FiTs have been an effective tool for scaling up mature and less mature renewable energy technologies. In the case of FiTs for carbon removal, governments would set up long-term agreements with carbon removal suppliers, agreeing on a fixed price for a designated payment period.
CfDs have been put in place to provide security for the volatile price development of the green transition. Through CfDs, governments fund the price gap between market prices and actual costs for production. In the future, the price of carbon removal credits will likely also become more volatile. Putting CfDs in place can lower insecurity for investors, help to secure other funding options like debt funding, as well as create incentives for developers of CDR infrastructure projects.
A third option for spurring demand in CDR would be dedicated public buying programs for carbon removal credits. In contrast to FiTs, such a procurement program would be more targeted at the VCM, functioning as a “trust signal” for potential buyers.
- 2. Subsidies and Fiscal Incentives
In addition to strengthening the demand side, governments also need to consider how to strengthen the supply side. Supporting infrastructure development can, for example, happen through direct subsidies or tax credits.
The EU has the option to directly fund and subsidize CDR projects through its Innovation Fund. Financed through the current EU ETS scheme, the Innovation Fund has a total volume of 530 million ETS allowances (the de facto funding depends on the price of carbon). One prime example of the EU’s engagement in CDR is the BECCS Stockholm Exergi project. For now, the EU Innovation Fund is limited to selected technologies, but achieving net zero by 2050 will require a portfolio of permanent CDR pathways.
Tax credits for carbon removal can also help to overcome the high initial capital costs of CDR projects. Tax credits can work ex-ante or ex-post. The US model (45Q) belongs to the latter: It provides a tax credit for each tonne of CO2 removed through the project developer (up to $180 per tonne). The Canadian Investment Tax Credit for Carbon Capture, Utilization and Storage (ICT CCUS) provides support before the actual carbon removal activity. With tax credit rates of up to 30% of CAPEX, the ICT shows how net zero infrastructure projects can be supported right from the start.
- 3. Public Guarantees
A third option for EU member states is to use public credit guarantee schemes (PCGSs) to attract private investment. PCGSs can help to attract private funding by de-risking private capital and reducing the cost of capital for CDR technologies. Especially for hard-tech, high-CAPEX infrastructure, venture capital investment alone is not sufficient; larger debt funding is needed. Technical readiness, commercial offtake agreements, and forecasted cash flow should be taken into account as determining factors. For some CDR suppliers, PCGSs have already helped to secure debt funding for their projects. Setting up a European net zero infrastructure will need dedicated guarantee schemes that make them bankable and mitigate technical risks.
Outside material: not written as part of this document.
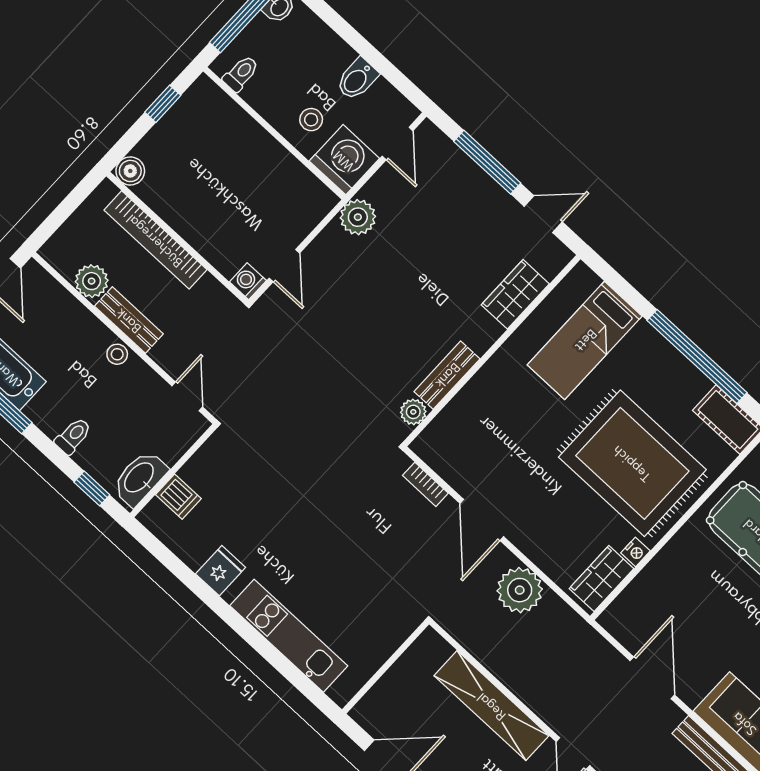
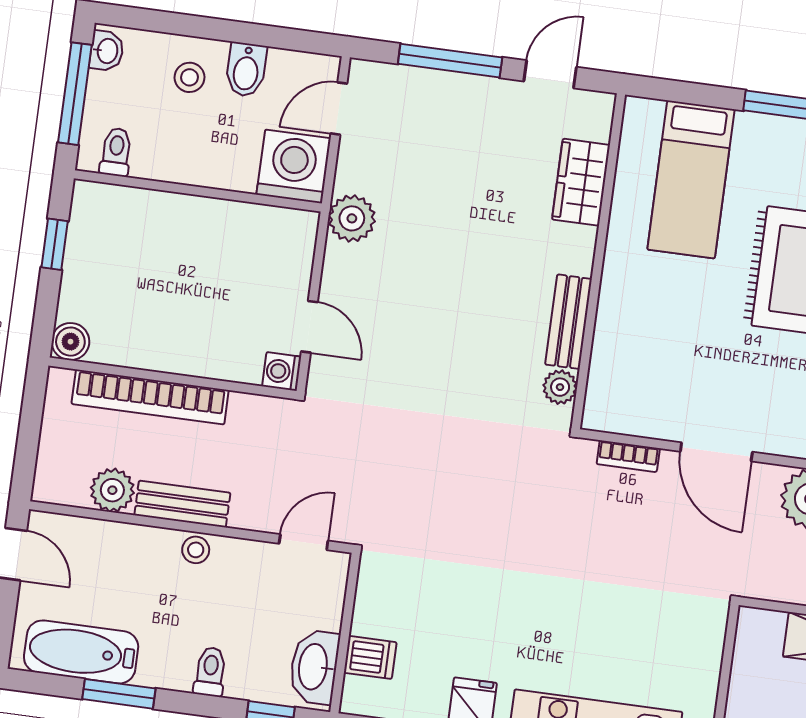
stool: (311, 120) -> (189, 77), moved
door: (398, 144) -> (339, 109), swing flipped
door: (187, 396) -> (304, 542), hinge flipped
The journey towards climate neutrality has already started. We have identified the path to get there, but we still need to figure out how to accelerate and how to bridge the gap in our way: the net zero gap – both emission reduction targets and permanent carbon removal targets are at risk if we do not start building our net zero infrastructure now. Understanding carbon removal as a public good commands public actions enabling the infrastructure and technologies we need for this.
The European Union is a key player in global climate policy. The bloc has the capabilities and the responsibility to scale net zero technologies. Besides setting the regulatory framework for CDR, the Union also needs to further develop its toolkit for strategic investments and smart fiscal and economic policies to steer demand and crowd in private and public funding for net zero infrastructure.